Continue the write-up on the numbered film list from a 1995 issue, starting after its last sentence.

**DOCUMENT SEGMENT**

■ ■ ■ ■

Kahlua advert (1995).

Non-cinematic consumer must-haves advertised in this issue include Island Records’ latest big album releases from the likes of Pulp and PJ Harvey, Kahlua, Seiko Kinetic wristwatches, Canadian Club whisky, the hastily-renamed Nintendo Ultra 64 and the Olivetti Envision CD-Rom Player. Not exactly what you would call aiming towards the lower end of the affluence scale.

42. FORREST GUMP (1994)

Forrest Gump (1994).

Really not certain that this would make it onto any similar list now, nor indeed that it should have been on this one even at the time. You do need to have something more than a string of quotable lines in there somewhere.

You may well appreciate Forrest Gump for the very virtue of those quotable lines, and consider it ‘heartwarming’ and/or mild social satire of some form. Others, however, can only point towards when they went to see it on a Christmas Holidays partial family outing, and how on returning, another family member took one look at the collective expressions and remarked “OK, I won’t go to see it then”.

■ ■ ■ ■

**INPUT DATA**
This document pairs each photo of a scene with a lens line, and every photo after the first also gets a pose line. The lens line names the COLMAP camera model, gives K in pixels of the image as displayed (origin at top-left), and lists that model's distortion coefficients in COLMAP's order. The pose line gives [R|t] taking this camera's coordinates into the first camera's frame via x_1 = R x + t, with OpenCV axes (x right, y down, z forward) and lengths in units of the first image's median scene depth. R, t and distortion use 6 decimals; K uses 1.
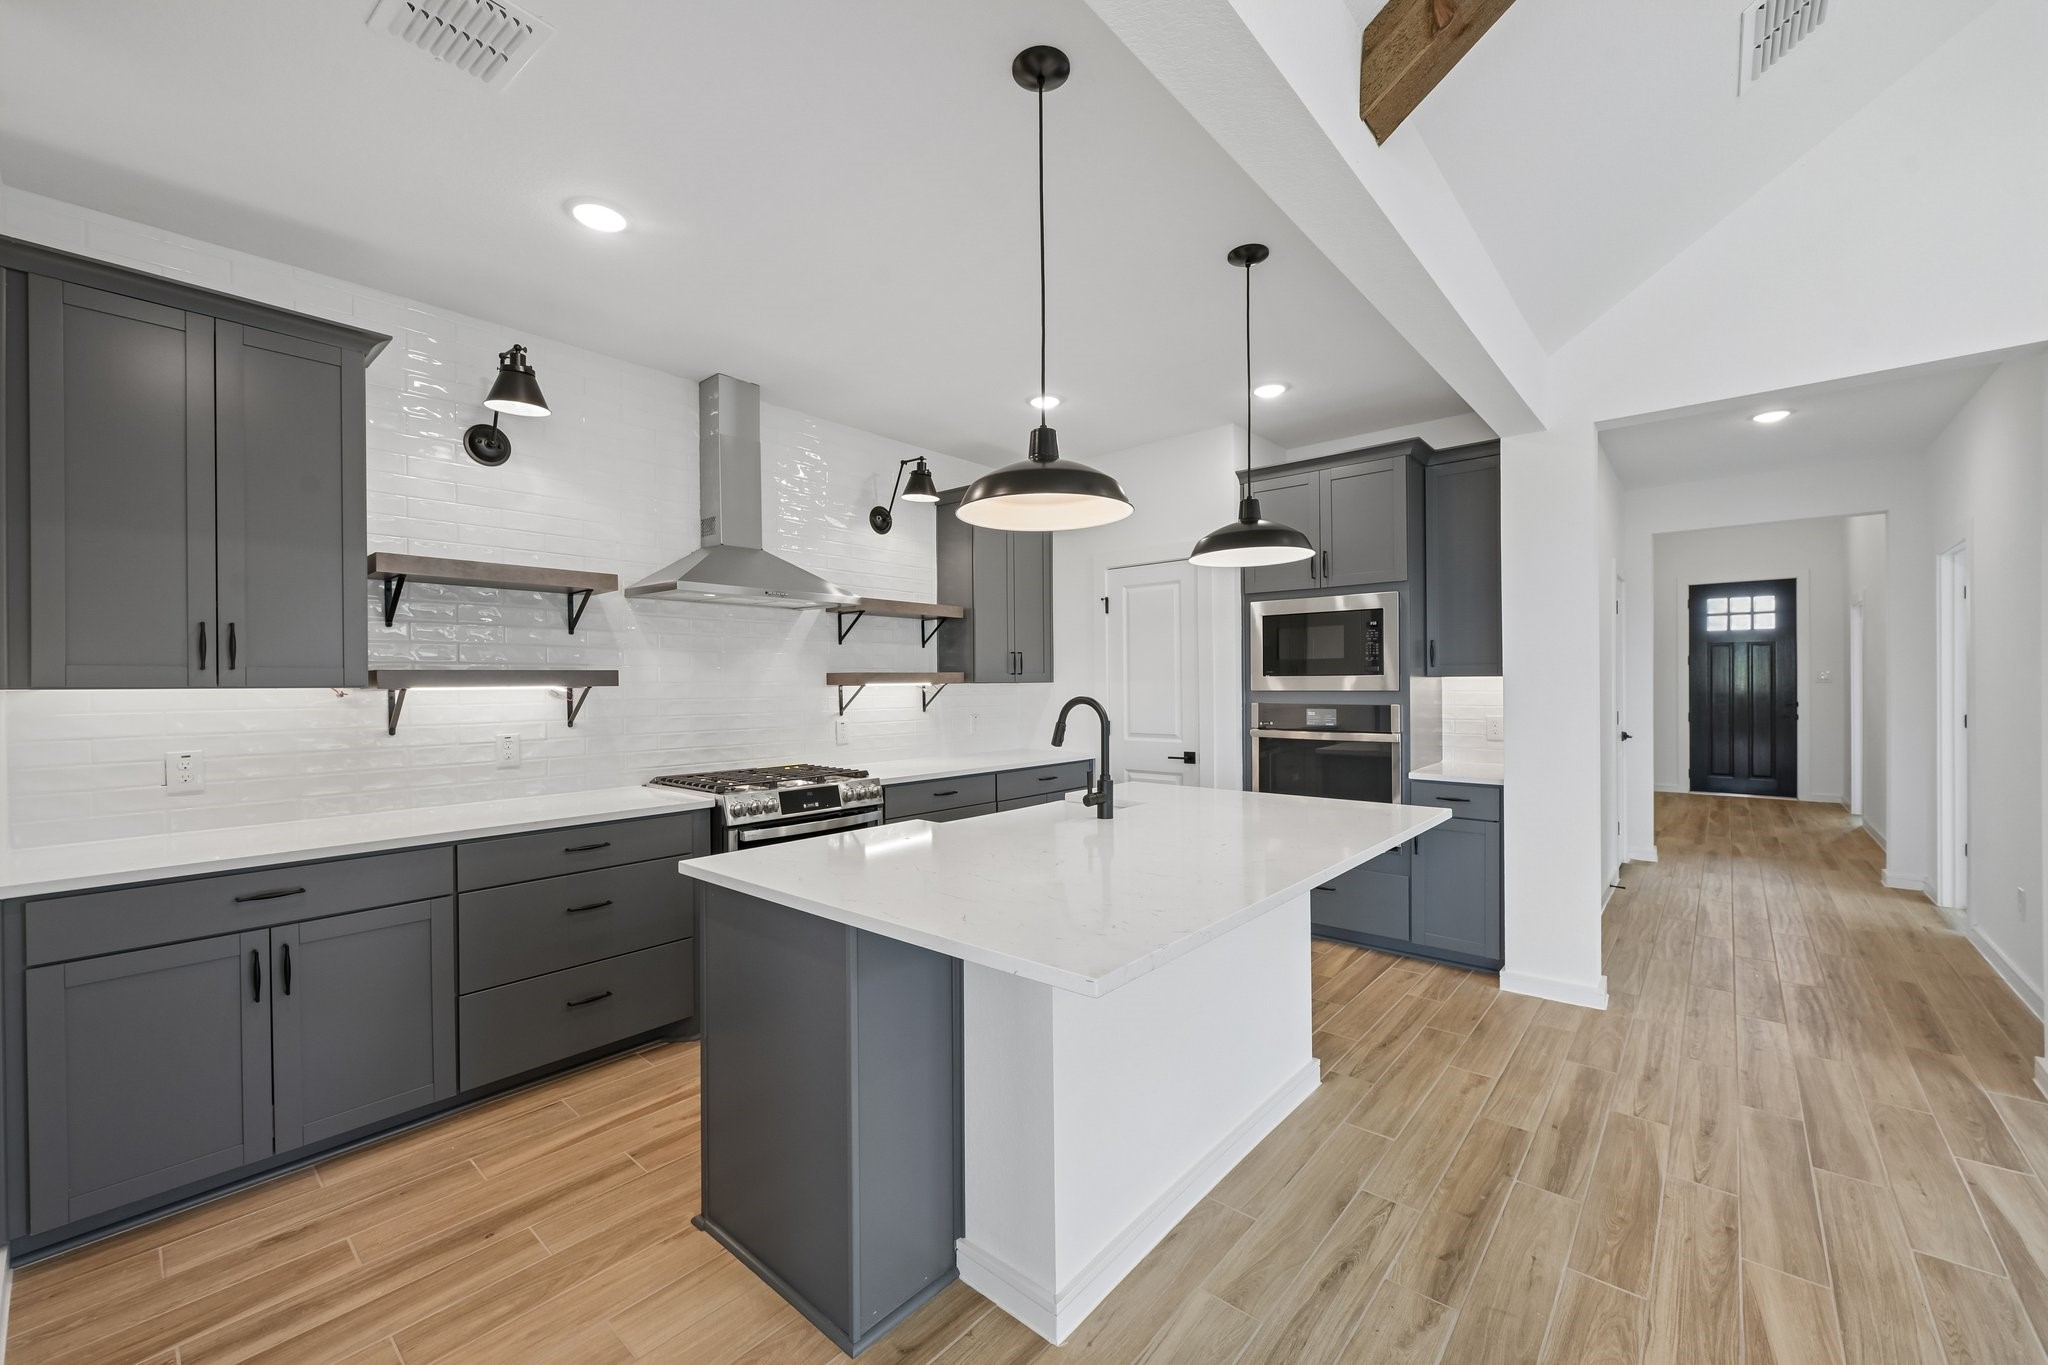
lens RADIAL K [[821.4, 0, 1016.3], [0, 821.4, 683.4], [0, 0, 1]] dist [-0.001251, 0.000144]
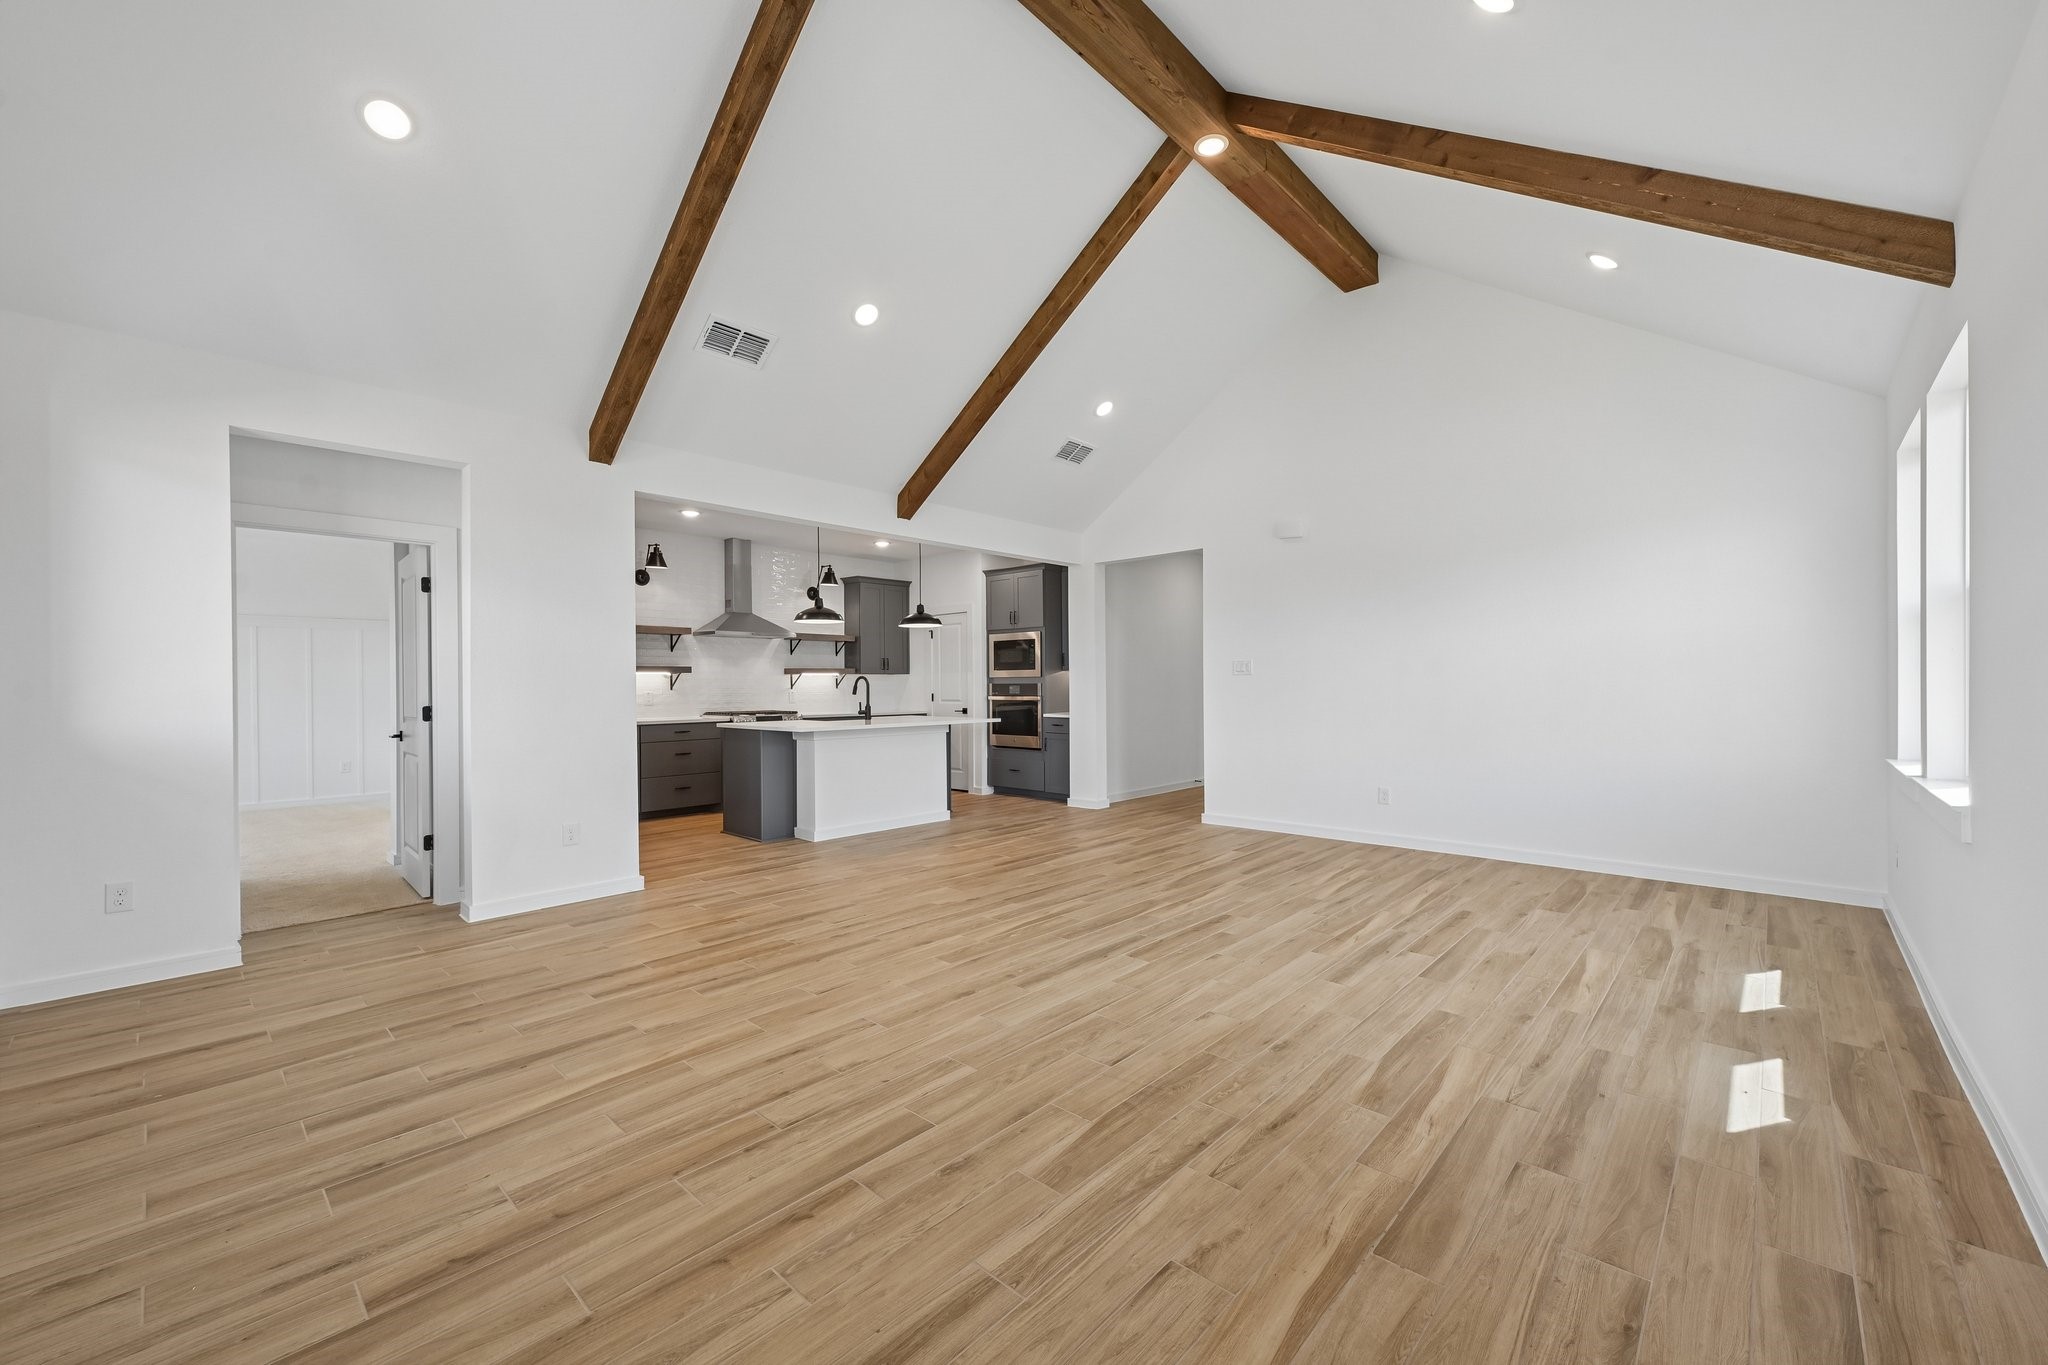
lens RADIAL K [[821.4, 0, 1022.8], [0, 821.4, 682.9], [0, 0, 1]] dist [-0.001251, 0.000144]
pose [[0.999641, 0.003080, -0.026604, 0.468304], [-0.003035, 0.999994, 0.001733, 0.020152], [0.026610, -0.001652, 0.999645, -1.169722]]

■ ■ ■ ■

**ANSWER SECTION**
Forrest Gump - Video CD advert.

If you actually do like Forrest Gump, incidentally, there’s a full page advert in this issue for the Video CD release of it, spread across two discs and retailing at a thoroughly reasonable and sensible £19.99.

41. BUTCH CASSIDY AND THE SUNDANCE KID (1969)

Butch Cassidy And The Sundance Kid (1969).

It’s something of a pleasant surprise to see this on the list; at that time, the movie world had moved on to belatedly celebrating some Butch and Sundance’s darker and more violent contemporaries, with the result that it had ended up feeling like a bit of a ‘safe’ choice that nobody got that excited over. Thankfully, it’s now back where it belongs.

There are those, however, whose first exposure to anything related to Butch Cassidy And The Sundance Kid was via the Raindrops Keep Falling On My Head-chiming Fisher Price Pocket Radio, which led to them cultivating an irrational hatred of The Guy Whose Feet Are Too Big For His Bed, and then ironically growing up to have feet that literally are too big for their bed.

Fisher Price Pocket Radio.

40. WITHNAIL AND I (1987)

Withnail And I (1987).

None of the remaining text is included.